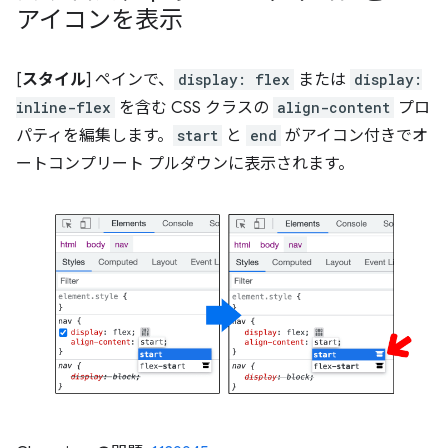
アイコンを表示
[
スタイル
] ペインで、
display: flex
または
display:
inline-flex
を含む CSS クラスの
align-content
プロ
パティを編集します。
start
と
end
がアイコン付きでオ
ートコンプリート プルダウンに表示されます。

* * * * * * * * *

* DESCRIPTION OF THE TASK: Would you return the records exactly as written, minus any image?

* SOLUTION FOR THIS PROBLEM:
アイコンを表示
[
スタイル
] ペインで、
display: flex
または
display:
inline-flex
を含む CSS クラスの
align-content
プロ
パティを編集します。
start
と
end
がアイコン付きでオ
ートコンプリート プルダウンに表示されます。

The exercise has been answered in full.